Ethical and moral arguments rarely reduce themselves to simple sayings and truisms. This is true when one strays from the simplistic extremes of the arguments and head towards the middle ground. When one moves off to a fringe area... watch out - flame wars are easy to start.
In the world of food one large ethical argument is whether we humans should eat meat. Should we be vegetarian (or even vegan)? Or should we remain omnivorous?
The arguments on each side range from moral (we do or do not have a right to eat animals) through to practical (meat eating for all humans alive isn't sustainable). Most of these arguments are based on the simplistic extremes. One either eats some meat or eats none. Once you head for middle ground it gets even more complicated. For example: If one feels it is okay to eat meat... how much should one eat and how much should one worry about how the animals are raised and looked after?

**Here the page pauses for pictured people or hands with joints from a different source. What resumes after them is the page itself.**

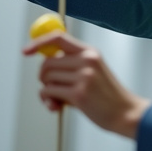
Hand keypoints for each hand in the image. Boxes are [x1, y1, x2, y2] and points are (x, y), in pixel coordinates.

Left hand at [23, 31, 151, 139]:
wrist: (124, 112)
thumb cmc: (107, 95)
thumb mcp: (94, 71)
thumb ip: (73, 65)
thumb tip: (44, 64)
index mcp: (90, 52)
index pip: (59, 38)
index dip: (39, 43)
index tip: (26, 51)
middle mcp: (87, 60)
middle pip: (47, 62)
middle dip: (44, 76)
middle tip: (51, 88)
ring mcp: (83, 76)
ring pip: (47, 78)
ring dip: (47, 90)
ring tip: (59, 100)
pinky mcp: (78, 94)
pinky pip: (48, 92)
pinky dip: (47, 100)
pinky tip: (57, 107)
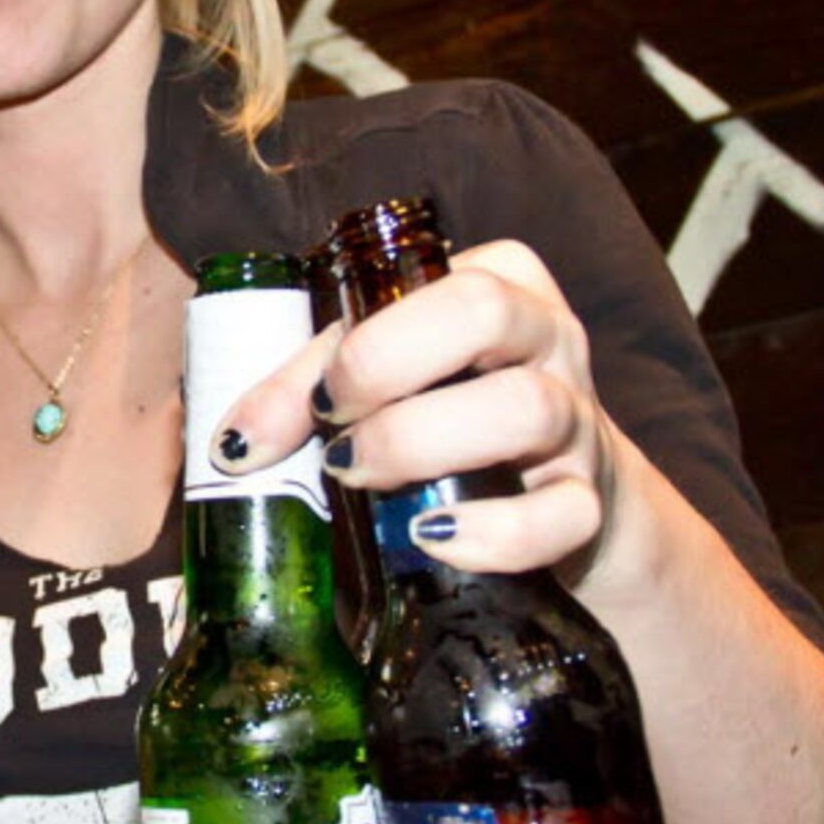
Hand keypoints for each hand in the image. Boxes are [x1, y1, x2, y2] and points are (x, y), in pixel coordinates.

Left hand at [217, 241, 627, 580]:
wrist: (564, 503)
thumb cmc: (452, 419)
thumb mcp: (387, 385)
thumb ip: (309, 392)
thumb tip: (232, 446)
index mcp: (495, 283)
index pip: (422, 283)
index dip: (355, 344)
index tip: (313, 402)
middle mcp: (546, 336)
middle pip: (483, 312)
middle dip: (387, 367)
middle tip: (336, 430)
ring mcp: (578, 419)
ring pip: (523, 408)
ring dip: (421, 445)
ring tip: (362, 481)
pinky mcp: (590, 504)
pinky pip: (563, 514)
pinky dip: (495, 534)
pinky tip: (432, 540)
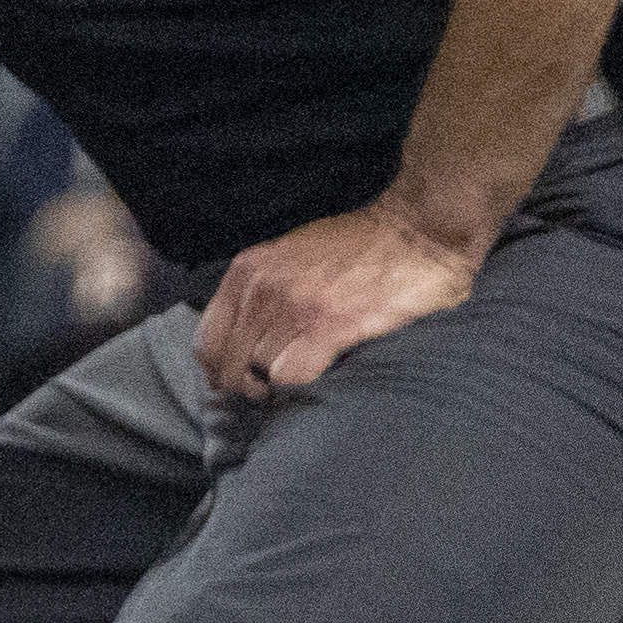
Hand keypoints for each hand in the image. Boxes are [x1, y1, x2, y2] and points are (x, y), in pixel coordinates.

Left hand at [191, 199, 480, 400]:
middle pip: (230, 361)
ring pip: (260, 370)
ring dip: (275, 382)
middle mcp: (262, 290)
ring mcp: (294, 309)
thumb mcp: (290, 253)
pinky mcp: (330, 326)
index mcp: (248, 271)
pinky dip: (301, 380)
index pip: (209, 336)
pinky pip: (293, 373)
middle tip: (259, 391)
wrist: (413, 230)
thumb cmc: (359, 243)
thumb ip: (264, 287)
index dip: (215, 365)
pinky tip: (317, 371)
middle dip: (242, 383)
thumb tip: (248, 331)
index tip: (224, 379)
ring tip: (291, 380)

Once you move away from the simplistic (meat or no meat) into areas of discussion that aren't so clear cut complications emerge.
As for the fringe... well.. there are areas of discussion that seem to invite more passion and controversy.
Take foie gras for instance.
Fattening ducks or gooses beyond 'normal' bounds and limits? Feeding tubes? Forced feeding? It's not hard to see why foie gras is considered beyond the pale in some circles. People who will argue politely over the meat / non-meat debate will get very angry over foie gras.
Is it possible to look objectively at foie gras? Can one get past the idea of what foie gras represents and look at what's really happening and how it happens?
If you are dead set against the idea of foie gras then The Physiology of Foie Gras on Serious Eats won't do anything to change your mind. If you're all for the idea of foie gras then the article will only make you feel better about the production of foie gras.
And if you're not sure one way or the other? If you think you have an open mind and might by willing to let a pro-food website take a look at foie gras? In that case I'm not sure. I don't know if the article works well as a defence of foie gras or if it will turn people against the idea.
My best guess is that for those who aren't sure the article will be like making a coin toss to help with a difficult position. If you ever want to know what choice you want to make you simply assign one choice to heads, the other choice to tails, take a coin and flip it high into the air, and your choice is whatever you hope the coin lands on when it comes back down. Even if you don't know your position on foie gras the article will help. By the time you have read half of it you'll know which way you want the coin to land.